WHAT THIS TASK INVOLVES:
Give again, exactly as written, each line of the material below starting at the line that contains "X165840000Y-114790000D03*" and ending at the line that contains "X165640000Y-74080000D03*". Both ends count, and no other line does.

TASK INPUT:
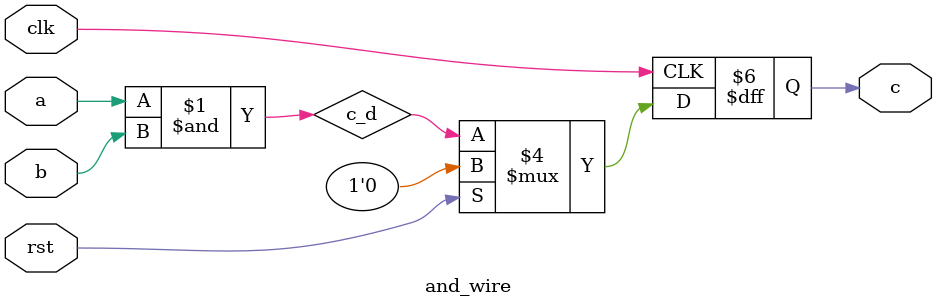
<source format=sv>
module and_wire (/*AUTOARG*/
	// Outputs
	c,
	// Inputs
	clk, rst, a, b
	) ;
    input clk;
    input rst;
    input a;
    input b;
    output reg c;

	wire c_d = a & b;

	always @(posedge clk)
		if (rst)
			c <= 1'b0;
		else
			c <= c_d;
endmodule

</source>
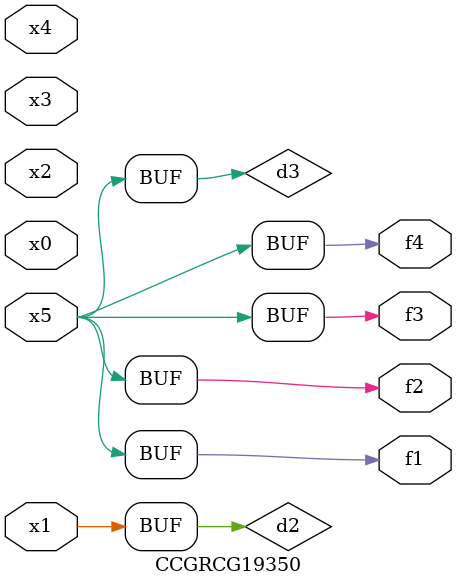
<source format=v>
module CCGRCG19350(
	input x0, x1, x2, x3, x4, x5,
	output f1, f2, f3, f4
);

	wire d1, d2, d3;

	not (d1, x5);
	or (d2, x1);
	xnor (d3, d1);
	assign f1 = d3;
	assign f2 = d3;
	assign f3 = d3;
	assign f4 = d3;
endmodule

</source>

==

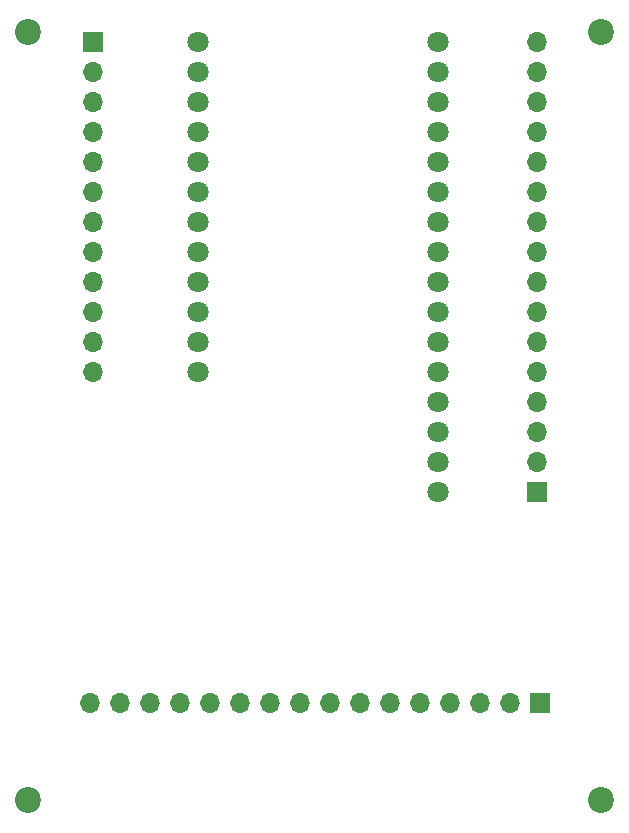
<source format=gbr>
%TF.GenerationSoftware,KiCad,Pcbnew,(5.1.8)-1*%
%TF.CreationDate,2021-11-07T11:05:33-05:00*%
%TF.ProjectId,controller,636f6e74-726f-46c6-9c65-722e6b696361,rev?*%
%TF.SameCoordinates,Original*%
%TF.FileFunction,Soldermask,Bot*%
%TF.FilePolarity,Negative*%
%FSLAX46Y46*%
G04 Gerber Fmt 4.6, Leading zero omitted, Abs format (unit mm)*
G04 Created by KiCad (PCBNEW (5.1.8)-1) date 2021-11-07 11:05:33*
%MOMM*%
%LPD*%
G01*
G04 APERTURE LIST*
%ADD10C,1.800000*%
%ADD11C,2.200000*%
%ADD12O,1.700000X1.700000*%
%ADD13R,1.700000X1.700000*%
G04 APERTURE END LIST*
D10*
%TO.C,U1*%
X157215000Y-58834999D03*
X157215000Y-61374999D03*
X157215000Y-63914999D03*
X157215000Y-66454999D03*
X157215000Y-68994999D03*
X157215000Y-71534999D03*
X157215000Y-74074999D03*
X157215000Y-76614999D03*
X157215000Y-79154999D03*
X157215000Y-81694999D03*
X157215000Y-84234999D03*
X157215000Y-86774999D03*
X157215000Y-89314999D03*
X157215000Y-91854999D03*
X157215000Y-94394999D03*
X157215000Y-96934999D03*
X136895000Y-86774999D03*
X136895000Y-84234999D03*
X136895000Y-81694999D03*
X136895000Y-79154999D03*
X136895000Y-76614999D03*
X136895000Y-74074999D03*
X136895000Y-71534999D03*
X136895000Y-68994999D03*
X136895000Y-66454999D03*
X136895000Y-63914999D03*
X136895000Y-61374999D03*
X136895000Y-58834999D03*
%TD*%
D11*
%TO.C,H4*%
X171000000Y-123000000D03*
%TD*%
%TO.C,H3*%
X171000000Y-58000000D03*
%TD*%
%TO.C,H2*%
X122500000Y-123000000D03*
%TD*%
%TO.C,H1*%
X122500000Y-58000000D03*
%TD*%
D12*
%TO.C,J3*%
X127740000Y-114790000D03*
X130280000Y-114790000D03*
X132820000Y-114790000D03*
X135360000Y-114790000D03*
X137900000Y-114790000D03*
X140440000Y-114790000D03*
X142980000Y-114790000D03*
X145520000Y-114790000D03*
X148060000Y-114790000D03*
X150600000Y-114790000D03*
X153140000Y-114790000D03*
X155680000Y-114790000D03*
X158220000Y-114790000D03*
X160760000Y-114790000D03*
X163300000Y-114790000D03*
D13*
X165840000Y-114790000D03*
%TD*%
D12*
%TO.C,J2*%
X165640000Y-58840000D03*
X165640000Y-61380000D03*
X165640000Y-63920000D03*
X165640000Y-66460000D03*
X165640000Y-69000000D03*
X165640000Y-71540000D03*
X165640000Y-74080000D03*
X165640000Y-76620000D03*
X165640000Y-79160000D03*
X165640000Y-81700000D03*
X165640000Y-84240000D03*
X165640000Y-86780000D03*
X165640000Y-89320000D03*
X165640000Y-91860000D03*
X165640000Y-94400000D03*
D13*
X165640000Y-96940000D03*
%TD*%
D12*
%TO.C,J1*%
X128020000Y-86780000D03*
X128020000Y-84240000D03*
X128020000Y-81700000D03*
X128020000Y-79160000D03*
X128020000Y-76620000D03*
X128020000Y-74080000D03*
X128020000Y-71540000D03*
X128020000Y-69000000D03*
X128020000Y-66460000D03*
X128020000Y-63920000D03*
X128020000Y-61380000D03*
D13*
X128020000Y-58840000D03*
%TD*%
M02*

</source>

REPLY TO THE TASK:
X165840000Y-114790000D03*
%TD*%
D12*
%TO.C,J2*%
X165640000Y-58840000D03*
X165640000Y-61380000D03*
X165640000Y-63920000D03*
X165640000Y-66460000D03*
X165640000Y-69000000D03*
X165640000Y-71540000D03*
X165640000Y-74080000D03*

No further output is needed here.